A Furrow So Deep? Not so much.

Yes, there was a mention that she'd blocked him on social media (after his father gave her an ultimatum), but really? He gave up when he realized they weren't Facebook friends any more? He didn't ask any of her friends where she was? He didn't create a fake account to try and follow her? He didn't get any of his friends to friend or follow her? #YeahNah

But let’s leave aside the fact the setup doesn't work for me and concentrate on the story. The first half was a lot of Karen dancing around and not telling Dean that Emily was his daughter. Then we have them both not telling Emily Dean is her father. She was a too-perfect teenager. Her only fault was that she appeared intelligent, yet she never did the math and worked out her mother must have fallen pregnant in high school).

The writing was solid, although there was plenty of room for improvement (which was my complaint with the last book I read from this small publisher. Their covers and editing aren't up to the standard of the best self-published authors, let alone the major publishers).

I found the plot dragged in places and was too predictable in others. Yes, it's a romance, which means we know how it's going to end. In romance, we're reading for the journey ... which was too predictable, not helped by the pot pourri of romance tropes, all of which have predictable patterns. Secret baby? Check. Other woman? Check. Christian BFF? Check. Kindly pastor? Check. And a few others I won't share because *spoilers*.
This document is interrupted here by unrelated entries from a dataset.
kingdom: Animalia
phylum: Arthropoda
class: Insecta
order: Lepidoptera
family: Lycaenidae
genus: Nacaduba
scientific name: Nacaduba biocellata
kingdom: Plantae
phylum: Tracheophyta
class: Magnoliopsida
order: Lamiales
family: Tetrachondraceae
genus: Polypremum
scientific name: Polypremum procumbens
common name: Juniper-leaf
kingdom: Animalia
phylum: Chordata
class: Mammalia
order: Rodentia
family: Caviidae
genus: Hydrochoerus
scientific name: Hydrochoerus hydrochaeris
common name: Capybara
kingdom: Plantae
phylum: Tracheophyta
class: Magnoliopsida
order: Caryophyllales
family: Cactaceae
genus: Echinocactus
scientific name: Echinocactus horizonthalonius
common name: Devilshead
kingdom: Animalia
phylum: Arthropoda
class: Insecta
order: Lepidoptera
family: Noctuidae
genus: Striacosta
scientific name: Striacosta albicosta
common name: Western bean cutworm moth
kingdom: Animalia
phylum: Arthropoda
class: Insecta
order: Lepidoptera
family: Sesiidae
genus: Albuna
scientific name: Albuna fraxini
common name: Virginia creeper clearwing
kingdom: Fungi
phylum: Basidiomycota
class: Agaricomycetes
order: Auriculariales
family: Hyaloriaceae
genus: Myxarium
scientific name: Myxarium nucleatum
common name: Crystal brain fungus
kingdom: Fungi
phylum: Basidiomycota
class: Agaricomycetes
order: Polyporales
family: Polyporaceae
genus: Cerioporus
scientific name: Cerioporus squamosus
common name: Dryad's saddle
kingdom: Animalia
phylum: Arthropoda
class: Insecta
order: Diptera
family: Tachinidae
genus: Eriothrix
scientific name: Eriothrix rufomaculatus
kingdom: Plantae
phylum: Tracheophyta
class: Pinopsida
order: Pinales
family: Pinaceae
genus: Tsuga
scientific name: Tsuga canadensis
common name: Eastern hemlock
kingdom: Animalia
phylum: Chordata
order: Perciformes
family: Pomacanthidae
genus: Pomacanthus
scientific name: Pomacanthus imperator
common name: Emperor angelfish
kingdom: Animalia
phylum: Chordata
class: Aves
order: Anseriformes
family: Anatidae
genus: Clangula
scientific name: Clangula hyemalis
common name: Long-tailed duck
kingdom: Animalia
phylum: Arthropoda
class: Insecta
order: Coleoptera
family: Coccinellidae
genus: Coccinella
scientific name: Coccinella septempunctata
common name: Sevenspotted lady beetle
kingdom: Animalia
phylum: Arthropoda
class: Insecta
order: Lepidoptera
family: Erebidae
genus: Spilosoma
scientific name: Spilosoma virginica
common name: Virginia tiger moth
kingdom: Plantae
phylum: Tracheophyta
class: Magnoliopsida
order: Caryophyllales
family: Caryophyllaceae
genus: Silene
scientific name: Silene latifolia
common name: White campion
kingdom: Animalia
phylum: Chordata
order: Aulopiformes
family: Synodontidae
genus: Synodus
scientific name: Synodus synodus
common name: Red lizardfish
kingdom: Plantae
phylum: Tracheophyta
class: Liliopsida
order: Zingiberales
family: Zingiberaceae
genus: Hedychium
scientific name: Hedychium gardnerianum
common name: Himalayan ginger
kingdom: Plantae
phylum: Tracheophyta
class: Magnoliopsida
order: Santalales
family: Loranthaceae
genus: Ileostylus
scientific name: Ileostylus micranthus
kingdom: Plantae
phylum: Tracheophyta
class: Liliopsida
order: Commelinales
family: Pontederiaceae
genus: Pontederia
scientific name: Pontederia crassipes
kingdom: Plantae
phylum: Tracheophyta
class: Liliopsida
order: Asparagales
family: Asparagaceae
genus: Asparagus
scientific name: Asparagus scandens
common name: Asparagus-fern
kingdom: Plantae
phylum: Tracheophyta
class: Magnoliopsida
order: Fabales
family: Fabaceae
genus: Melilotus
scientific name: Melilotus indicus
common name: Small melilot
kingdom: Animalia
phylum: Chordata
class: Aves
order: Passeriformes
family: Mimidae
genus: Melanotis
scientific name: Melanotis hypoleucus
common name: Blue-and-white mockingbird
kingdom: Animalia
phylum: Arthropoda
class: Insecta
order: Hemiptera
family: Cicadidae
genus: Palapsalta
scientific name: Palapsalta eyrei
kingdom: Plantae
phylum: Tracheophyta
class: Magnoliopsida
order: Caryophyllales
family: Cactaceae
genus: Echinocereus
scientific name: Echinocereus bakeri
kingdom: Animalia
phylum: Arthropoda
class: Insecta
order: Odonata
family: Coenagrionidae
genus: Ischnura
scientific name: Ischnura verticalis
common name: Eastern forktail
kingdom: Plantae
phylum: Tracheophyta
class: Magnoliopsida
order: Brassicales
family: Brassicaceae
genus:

My main problems were that Karen was too perfect, and Dean wasn't especially likeable (especially in the first half). Too much of the plot was focused on the external, with almost nothing on Karen's internal character journey. We got more on Dean's journey to faith, but it was all too predictable.
On the plus side, I get annoyed with Christian romances where the couple are unequally yoked because the Christian character forms an emotional attachment with the non-Christian. A Furrow So Deep didn't make that mistake. Well, Karen had obviously made that mistake in the past, but she'd learned her lesson. Good one, Karen. But that wasn't enough to rescue a novel that had potential but was a struggle to read because I found it hard to care about the characters.

Overall, I think this would have made a solid novella (without Gloria). But there wasn't enough conflict or character development to sustain interest for a full-length novel.